Question
Compare strings from a very large text file (over 100 GB) with a small text file (about 30 lines) and print all the strings contained in both files
I have two text files. One contains a very long list of strings (100 GB), the other contains about 30 strings. I need to find which lines in the second file are also in the first file and write them to another,third text file. Manually searching for each line is a pain, so I wanted to write a script to do it automatically. For this I choose Python because it is the only language that I know even a little.

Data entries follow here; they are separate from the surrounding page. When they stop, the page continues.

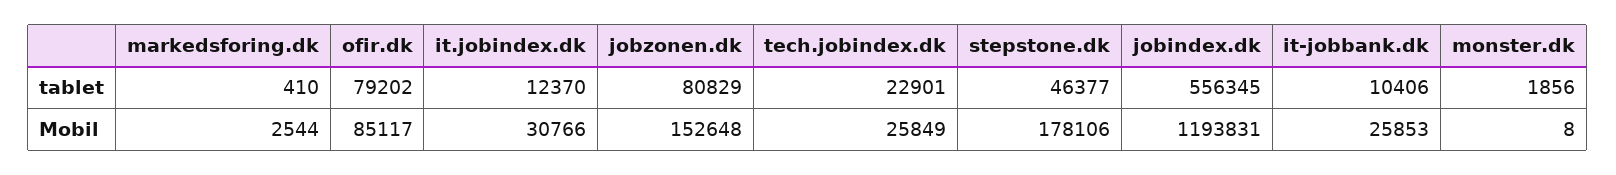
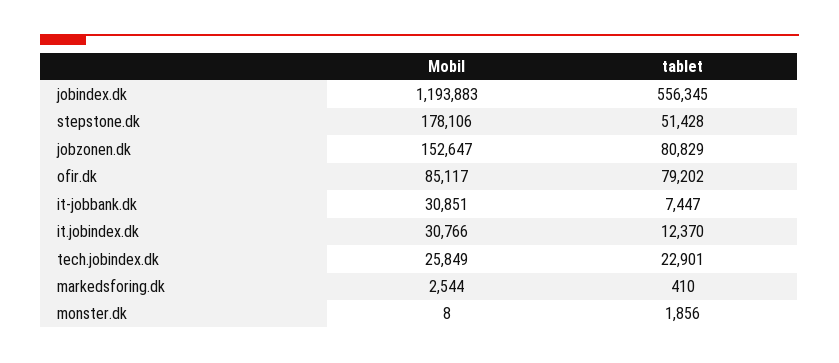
  {
    "markedsforing.dk": {
      "tablet": 410,
      "Mobil": 2544
    },
    "ofir.dk": {
      "tablet": 79202,
      "Mobil": 85117
    },
    "it.jobindex.dk": {
      "tablet": 12370,
      "Mobil": 30766
    },
    "jobzonen.dk": {
      "tablet": 80829,
-     "Mobil": 152648
+     "Mobil": 152647
    },
    "tech.jobindex.dk": {
      "tablet": 22901,
      "Mobil": 25849
    },
    "stepstone.dk": {
-     "tablet": 46377,
+     "tablet": 51428,
      "Mobil": 178106
    },
    "jobindex.dk": {
      "tablet": 556345,
-     "Mobil": 1193831
+     "Mobil": 1193883
    },
    "it-jobbank.dk": {
-     "tablet": 10406,
+     "tablet": 7447,
-     "Mobil": 25853
+     "Mobil": 30851
    },
    "monster.dk": {
      "tablet": 1856,
      "Mobil": 8
    }
  }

Essentially I tried copying this answer since I'm too inexperienced to write my own code: Compare 2 files in Python and extract differences as a strings
smallfile = 'smalllist.txt'
bigfile = 'biglist.txt'
def file_2_list(file):
with open(file) as file:
lines = file.readlines()
lines = [line.rstrip() for line in lines]
return lines
def diff_lists(lst1, lst2):
differences = []
both = []
for element in lst1:
if element not in lst2:
differences.append(element)
else:
both.append(element)
return(differences, both)
listbig = file_2_list(bigfile)
listsmall = file_2_list(smallfile)
diff, both = diff_lists(listbig, listsmall)
print(both)
I wanted it to print me the lines that are in both lists. However it gave me a "memory error". But I'm already using a 64-bit version of Python, so the memory limit shouldn't be an issue? (I have 16 GB RAM)
So how can you avoid this “memory error”? Or maybe there is a better way to accomplish this task?